自分に才能がないって気づいたのは何歳の時だろうって、そんな途方もないことを考える時がある。
オーディションに落ちまくった日。
背丈の成長に限界を感じた日。
顔の造形が自分の目指すアイドルとまるで違うと知った日。
ダンスがなかなか上達しないと知った日。
歌もとびぬけて上手くないと知った日。
薄々気づいていた、自分はなんでも器用に出来るけれど、特別秀でた才能はもっていないと知った日。
いや、違うか。もっと、前か。それはきっと、自分に自我が目覚めてからだ。誰かと自分を比べることを知った日。自分と弟が、別の生き物なんだと知った、そんな日からだ。
一織はオレの弟だ。
オレは兄だから、だから、一織のことが好きだけど、もしかしたら兄弟じゃなかったら、一織のことはすげぇ嫌いだったかもしれない。加えて、自分より才能のある人間なんて全員大嫌いなクソ野郎になっていたかも知れない。いや、今でも好きじゃねぇけどさ。自分が出来ないことを出来る人間って。なんでだよ。すげぇ、悔しい。奥歯を噛み締めたくなる。
オレはさ。
こんなに才能がなくて、なのに、あんたはこんなに才能があって、なんでこんな現状で満足してんだよ! って理不尽を何重にも覆った言葉を吐き捨てているかも知れない。けど、そうはならなかった。

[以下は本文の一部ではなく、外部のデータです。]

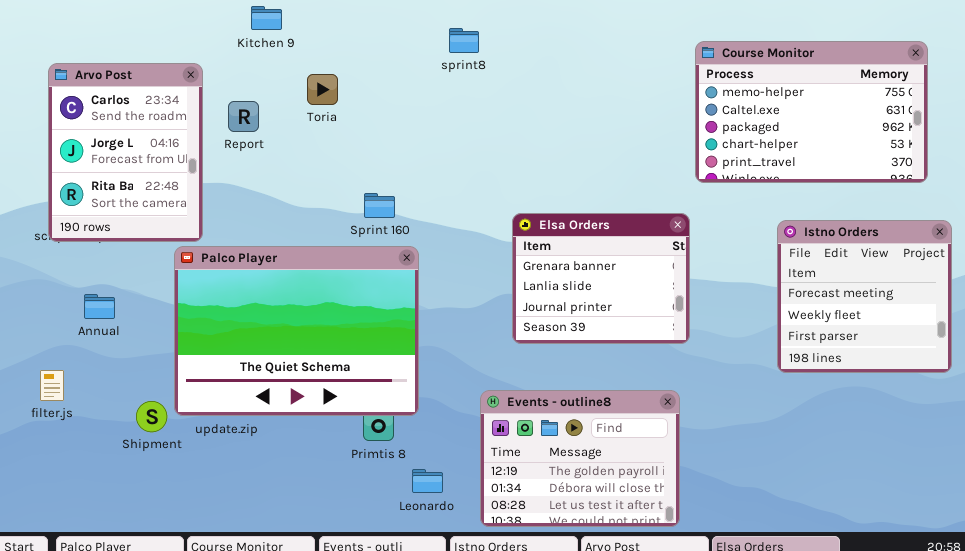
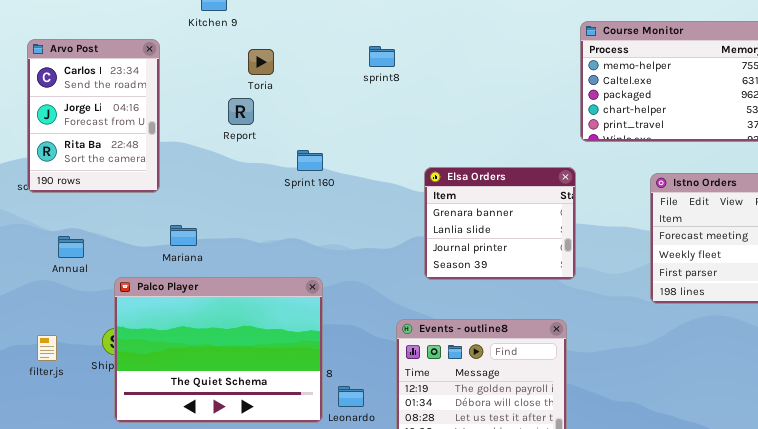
sprint8: [449,28,479,53] -> [369,46,395,67], moved
Report: [228,101,259,132] -> [228,98,254,125], moved
Palco Player: [174,246,419,416] -> [114,277,323,423], moved
filter.js: [40,370,64,401] -> [37,335,57,361], moved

なぜなら、オレには弟がいたから。どんなに、オレが欲しい才能を持っていて、オレより優れた人間でも、悩むし挫折するし、落ち込むし、色んなことで悩んで色んなことを好きになって、嫌いになるってことを一織がオレに教えてくれたから。一織はオレが多分生まれて初めて味わった挫折の象徴だった。けど、一織がいたから諦めないでいれた。不貞腐れずに、自分が頑張るって決めたことを、才能の限界を決めつけるんじゃなくて、もがき続ければ自然と結果は出てくるものだと。そう信じて突き進むことが出来た。オレは本当は、心がそんなに強くないから、オレのことを兄だと慕ってきらきらと輝いた目で見つめてくる、一織の双眸はオレには重たい日もあったけど、それくらいでちょうど良かったんだって今なら思える。こいつが誇れる兄になろう、なんてことは考えたことはない。ただ、一織はオレの弟である以前に、オレのファンでもあるんだ。だから、ファンを悲しませる行動はやめようって。オレがステージの上に立つ時、まさか一緒に一織も立っているとは思わなかったけれど、お前が弟で、オレのファンで、今は同じグループのメンバーでほんとによかったって思ってんだぜ。